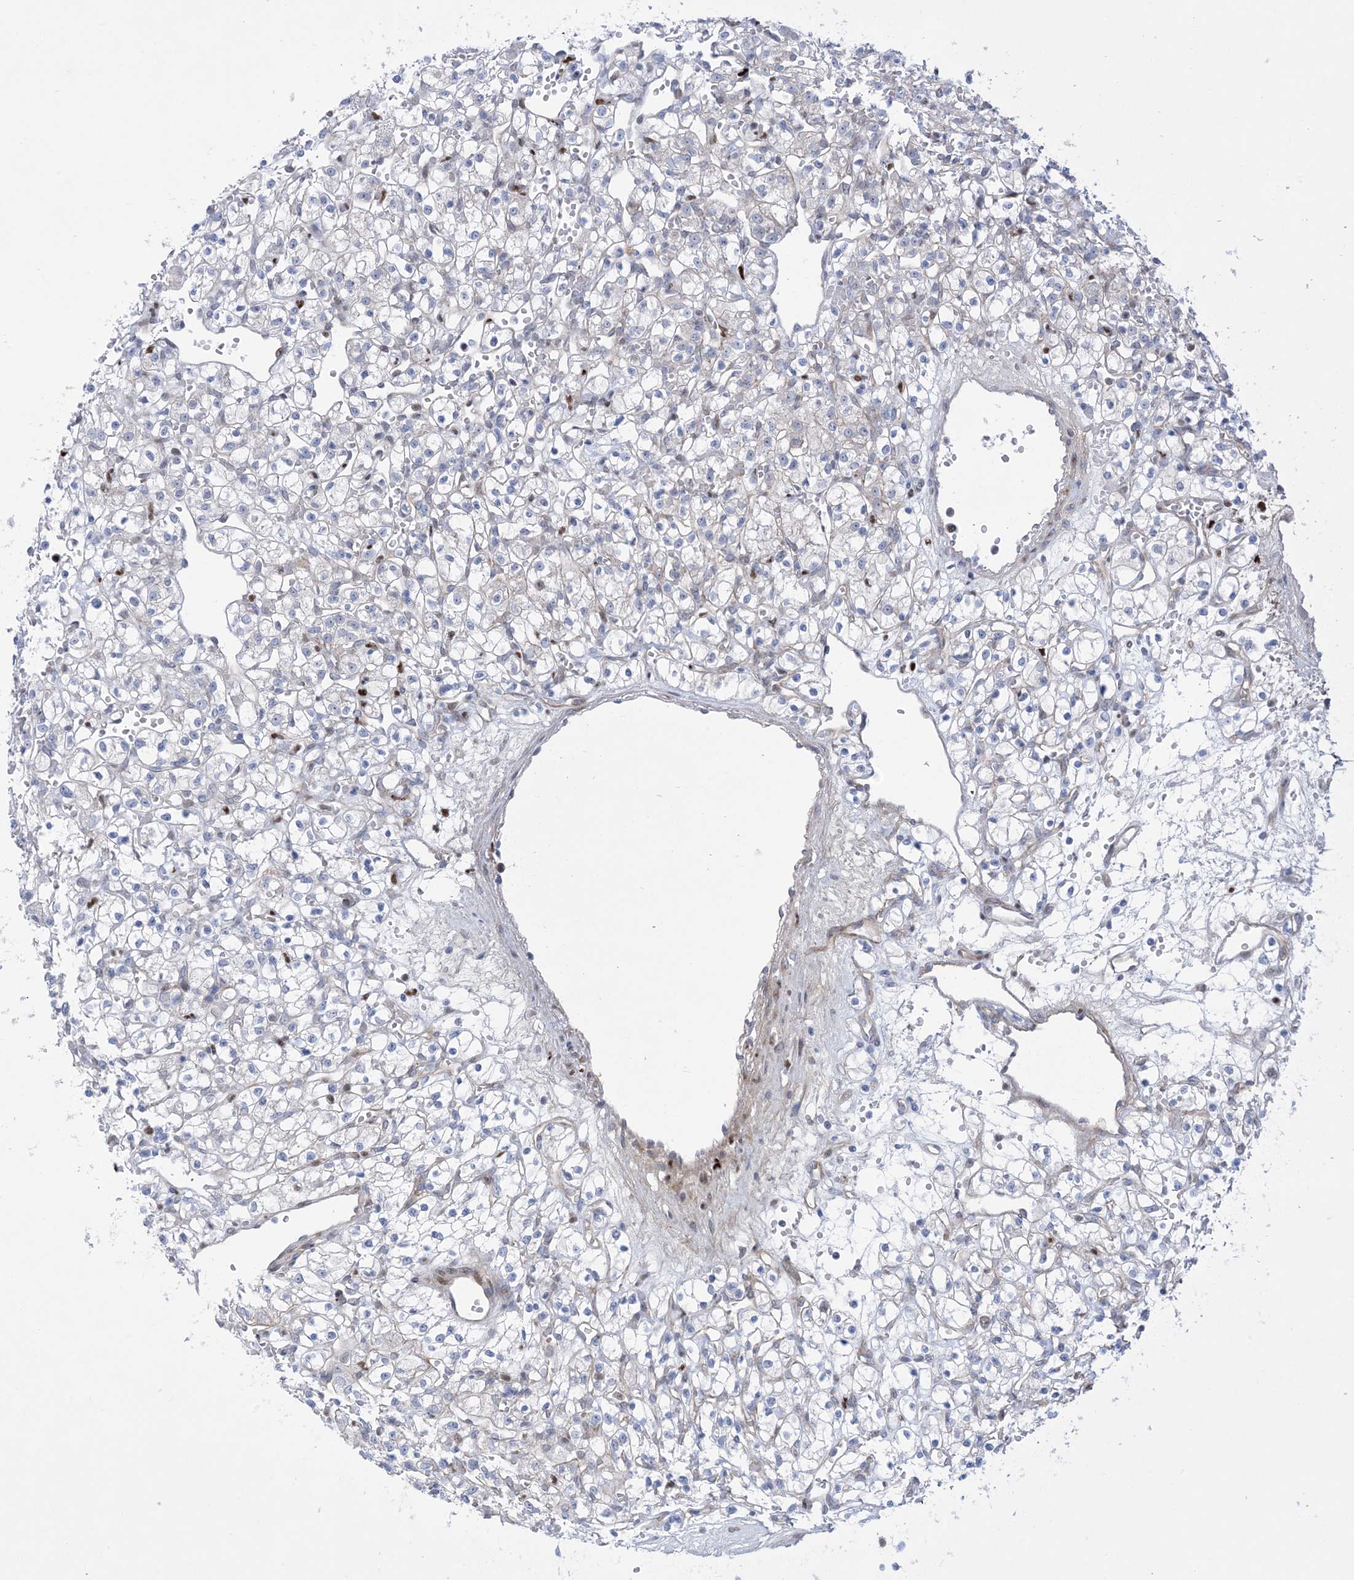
{"staining": {"intensity": "negative", "quantity": "none", "location": "none"}, "tissue": "renal cancer", "cell_type": "Tumor cells", "image_type": "cancer", "snomed": [{"axis": "morphology", "description": "Adenocarcinoma, NOS"}, {"axis": "topography", "description": "Kidney"}], "caption": "Tumor cells are negative for protein expression in human renal cancer (adenocarcinoma). Nuclei are stained in blue.", "gene": "MARS2", "patient": {"sex": "female", "age": 59}}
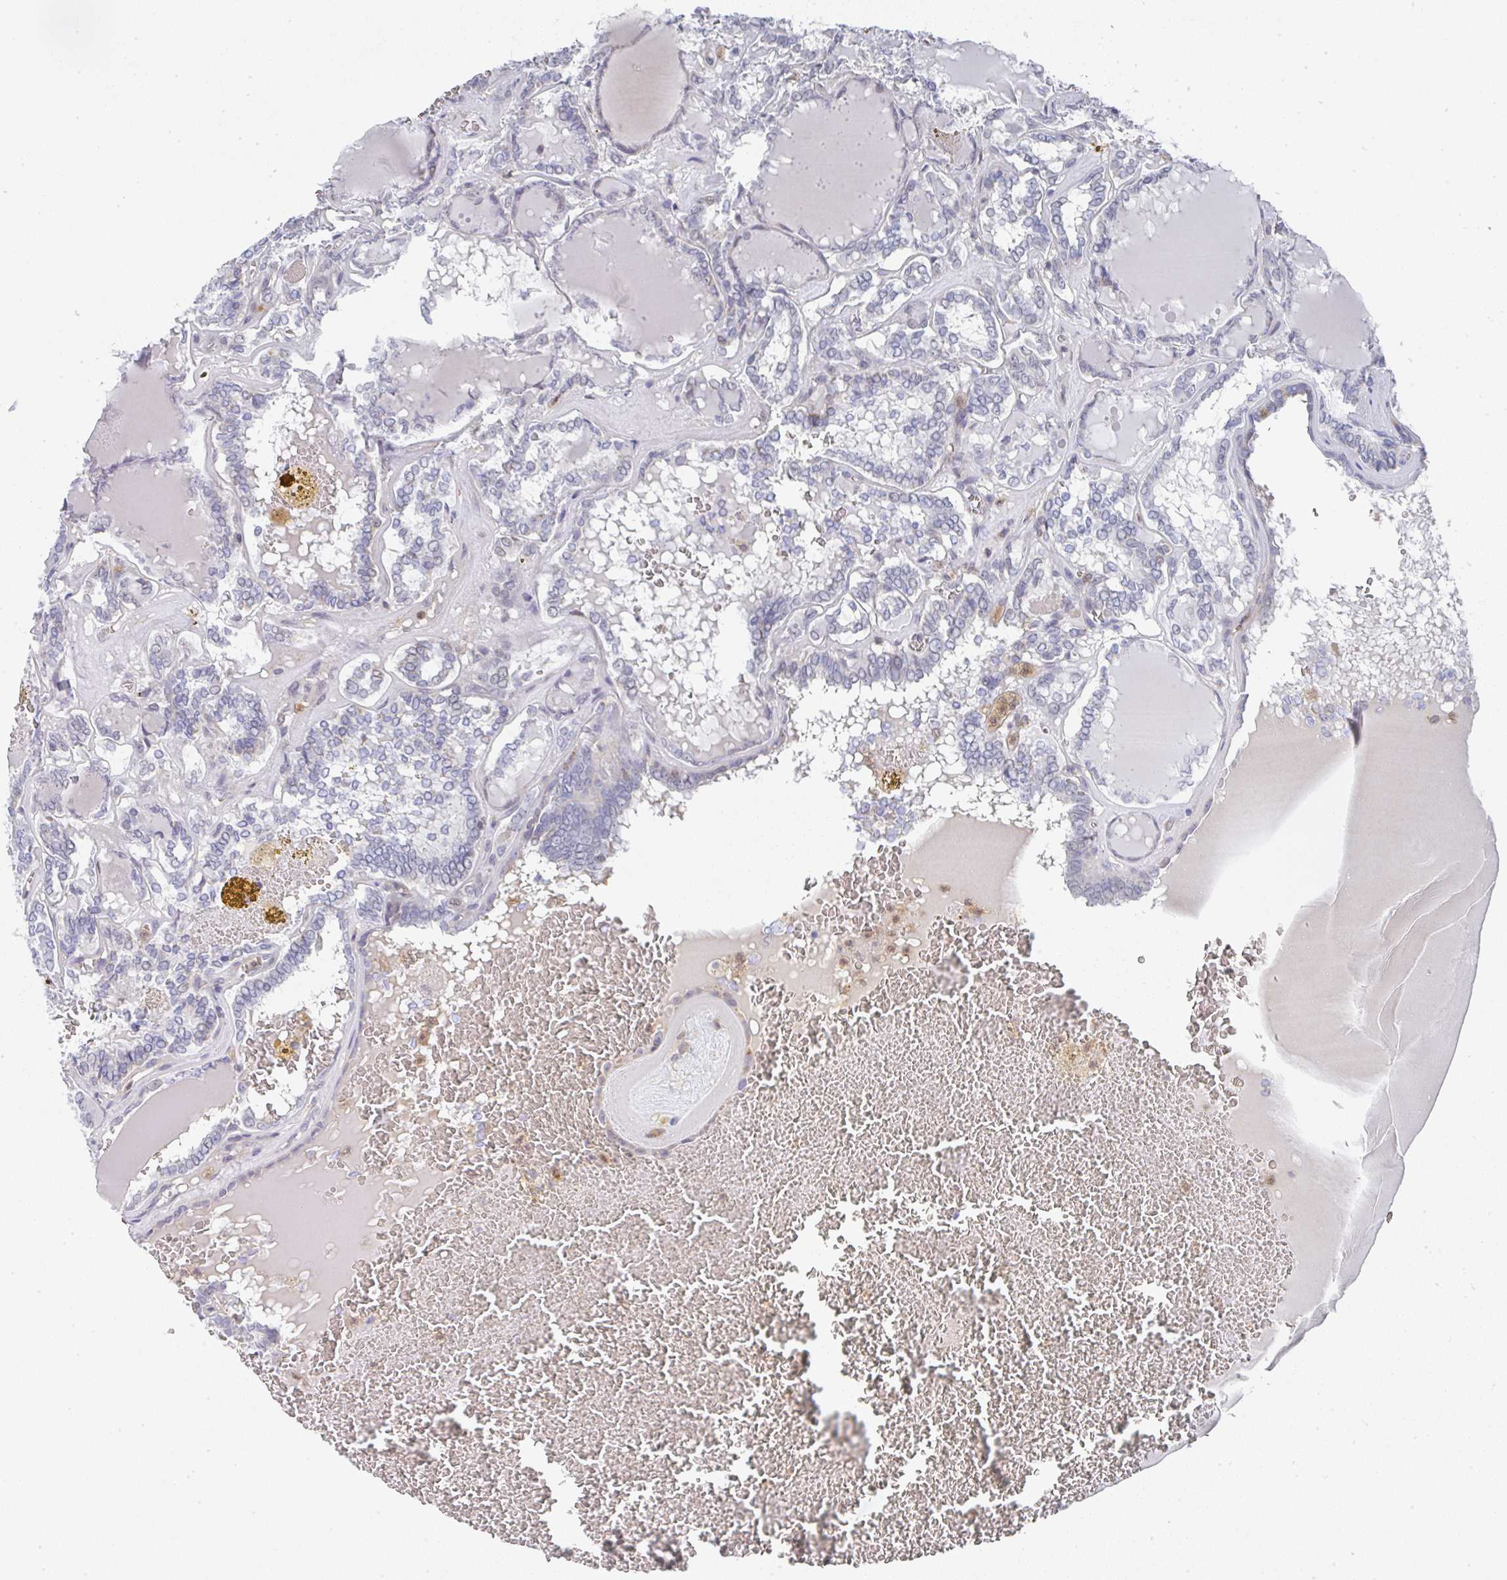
{"staining": {"intensity": "negative", "quantity": "none", "location": "none"}, "tissue": "thyroid cancer", "cell_type": "Tumor cells", "image_type": "cancer", "snomed": [{"axis": "morphology", "description": "Papillary adenocarcinoma, NOS"}, {"axis": "topography", "description": "Thyroid gland"}], "caption": "Image shows no protein staining in tumor cells of papillary adenocarcinoma (thyroid) tissue.", "gene": "NCF1", "patient": {"sex": "female", "age": 72}}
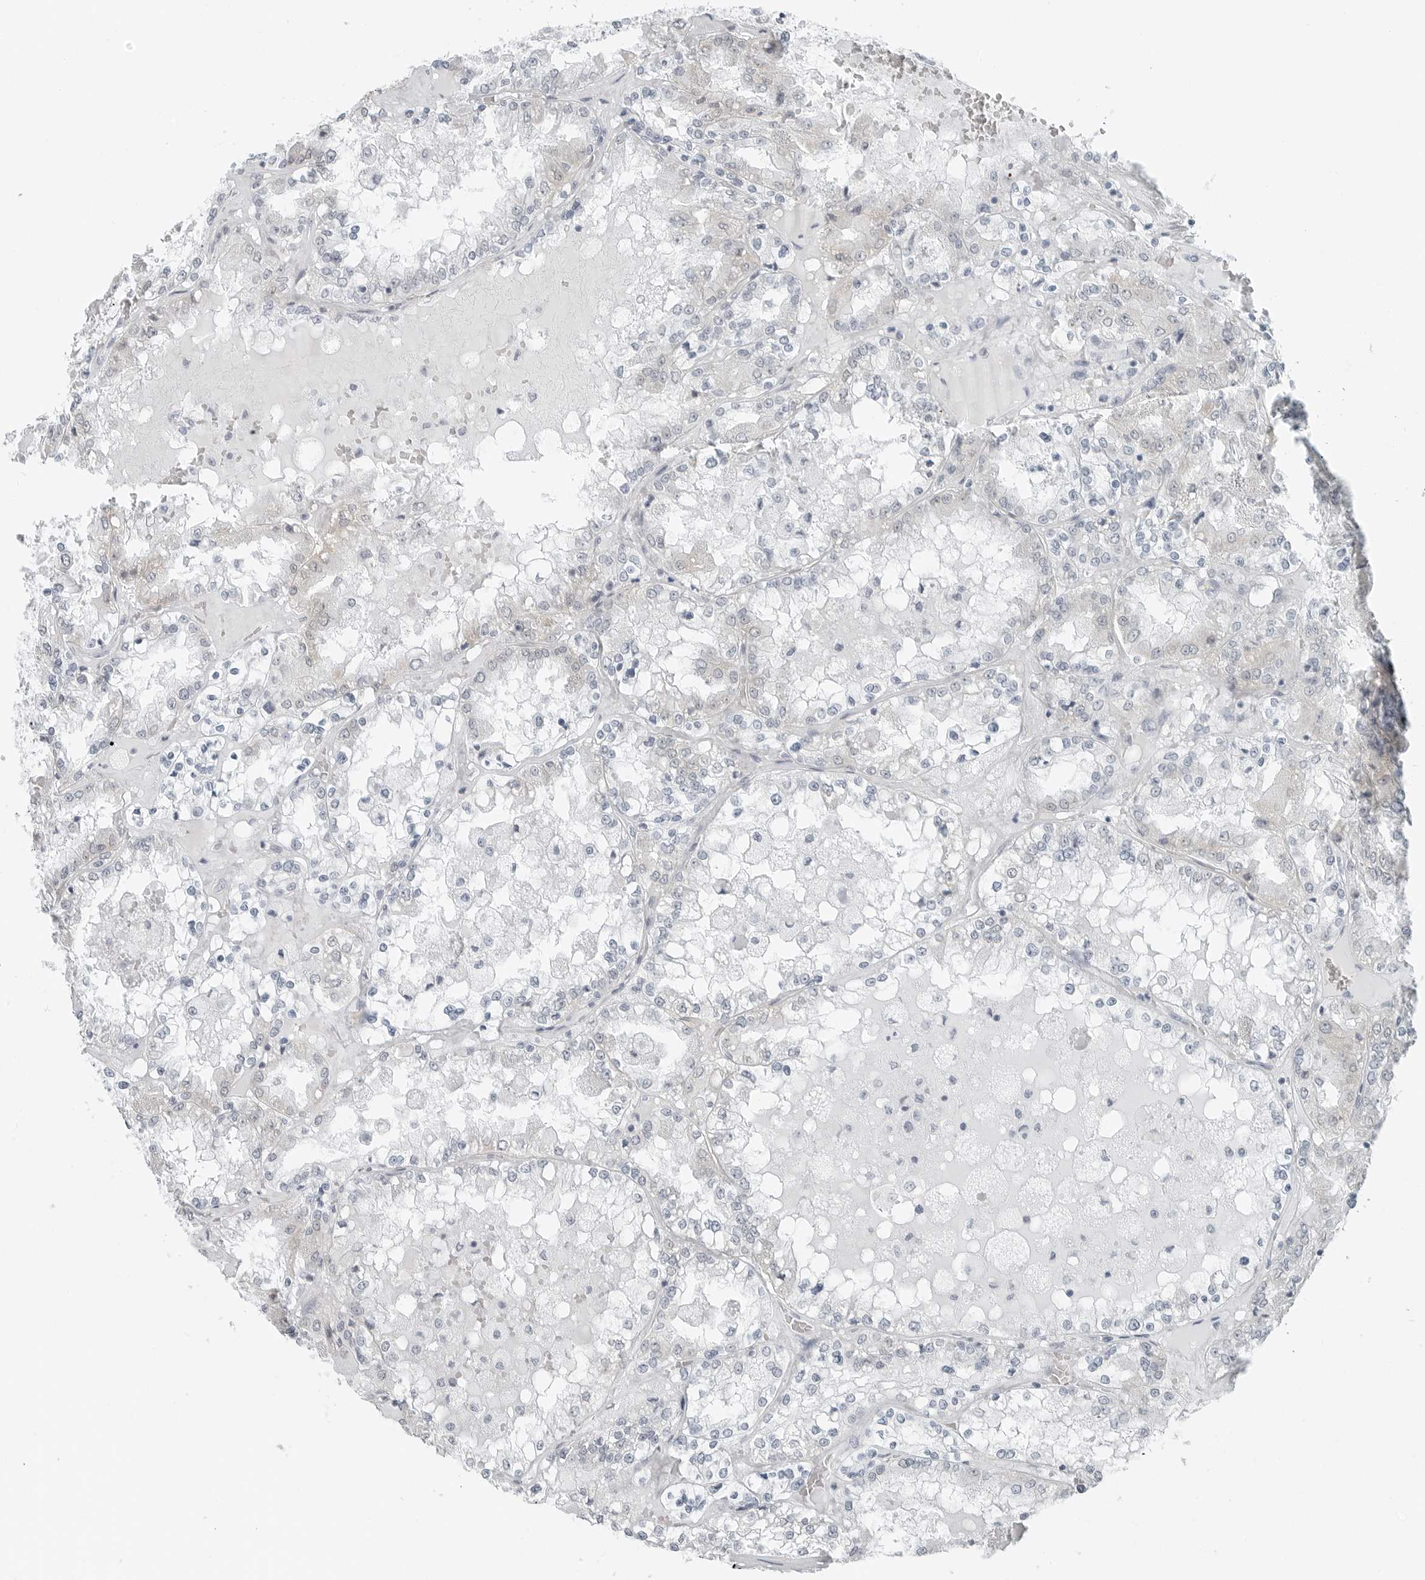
{"staining": {"intensity": "negative", "quantity": "none", "location": "none"}, "tissue": "renal cancer", "cell_type": "Tumor cells", "image_type": "cancer", "snomed": [{"axis": "morphology", "description": "Adenocarcinoma, NOS"}, {"axis": "topography", "description": "Kidney"}], "caption": "A micrograph of renal adenocarcinoma stained for a protein displays no brown staining in tumor cells. (Brightfield microscopy of DAB (3,3'-diaminobenzidine) immunohistochemistry at high magnification).", "gene": "XIRP1", "patient": {"sex": "female", "age": 56}}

++++++++

** Brief **
Leave the pictures out, and print every line of the listing exactly as written.

** Answer section **
{"staining": {"intensity": "negative", "quantity": "none", "location": "none"}, "tissue": "renal cancer", "cell_type": "Tumor cells", "image_type": "cancer", "snomed": [{"axis": "morphology", "description": "Adenocarcinoma, NOS"}, {"axis": "topography", "description": "Kidney"}], "caption": "Tumor cells are negative for protein expression in human renal cancer (adenocarcinoma). Nuclei are stained in blue.", "gene": "MARS2", "patient": {"sex": "female", "age": 59}}
{"staining": {"intensity": "negative", "quantity": "none", "location": "none"}, "tissue": "thyroid cancer", "cell_type": "Tumor cells", "image_type": "cancer", "snomed": [{"axis": "morphology", "description": "Papillary adenocarcinoma, NOS"}, {"axis": "topography", "description": "Thyroid gland"}], "caption": "Image shows no protein staining in tumor cells of papillary adenocarcinoma (thyroid) tissue.", "gene": "NCF1", "patient": {"sex": "female", "age": 72}}
{"staining": {"intensity": "negative", "quantity": "none", "location": "none"}, "tissue": "renal cancer", "cell_type": "Tumor cells", "image_type": "cancer", "snomed": [{"axis": "morphology", "description": "Adenocarcinoma, NOS"}, {"axis": "topography", "description": "Kidney"}], "caption": "A micrograph of renal adenocarcinoma stained for a protein displays no brown staining in tumor cells. (Brightfield microscopy of DAB (3,3'-diaminobenzidine) immunohistochemistry at high magnification).", "gene": "XIRP1", "patient": {"sex": "female", "age": 56}}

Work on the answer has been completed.